40 years after the last Apollo spacecraft launched, readings from the Apollo 14 and 15 dust detectors have been restored by scientists with the National Space Science Data Center (NSSDC) at NASA's Goddard Space Flight Center. 

The newly available data will make long-term analysis of the Apollo dust readings possible. Digital data from these two experiments had not been archived before, and it's believed that roughly the last year-and-a-half of the data have never been studied. The recovery of these data sets is part of the Lunar Data Project, an ongoing NSSDC effort, drawing on researchers at multiple institutions, to make the scientific data from Apollo available in modern formats.

 The Lunar Dust Detectors that were placed on the lunar surface during Apollo 14 and 15 measured dust accumulation, temperature and damage caused by high-energy cosmic particles and the sun's ultraviolet radiation. The same kind of instrument had flown earlier on Apollo 11 and 12.  Apollo 17 carried a different type of dust detector.

An Apollo 14 astronaut deploys the Apollo Lunar Surface Experiments Package's power source (foreground) and "Central Station" (background), where the Lunar Dust Detector was mounted. Credit: NASA/JSC

Restoring the data was a painstaking job of going through one data set and separating the raw detector counts from temperatures and "housekeeping" information that was collected to keep an eye on how healthy the Apollo instruments were.

A second, less complete data set indicated how to convert the raw counts into usable measurements. But first, the second data set had to be converted from microfilm, which had been archived at NSSDC in the 1970s, and the two data sets had to reconciled because their time points didn't match up exactly.

Most of this meticulous work was carried out by Marie McBride, an undergraduate from the Florida Institute of Technology in Melbourne who was working with NSSDC data specialist David Williams through a NASA internship. Newer missions, such as NASA's Lunar Reconnaissance Orbiter (LRO), have continued to study lunar dust. "It's one of those questions that scientists keep coming back to," said McBride.  
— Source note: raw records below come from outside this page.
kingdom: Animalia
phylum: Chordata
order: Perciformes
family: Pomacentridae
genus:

 The Apollo Lunar Surface Experiments Package, the descent stage of the lunar module, and the paths left by astronauts Alan Shepard and Edgar Mitchell are visible in this image of the Apollo 14 site taken by NASA's Lunar Reconnaissance Orbiter. Credit: NASA/GSFC/ASU

The main objective of NASA's Lunar Atmosphere and Dust Environment Explorer (LADEE), scheduled to launch in 2013, is to characterize the moon's atmosphere and dust environment.

This offers another example of how profoundly influential the Apollo data continues to be, observed Noah Petro, a member of the LRO project science team at NASA Goddard. "A mission ends when it ends, but the science continues forever."

 Presented at the American Geophysical Union meeting in San Francisco.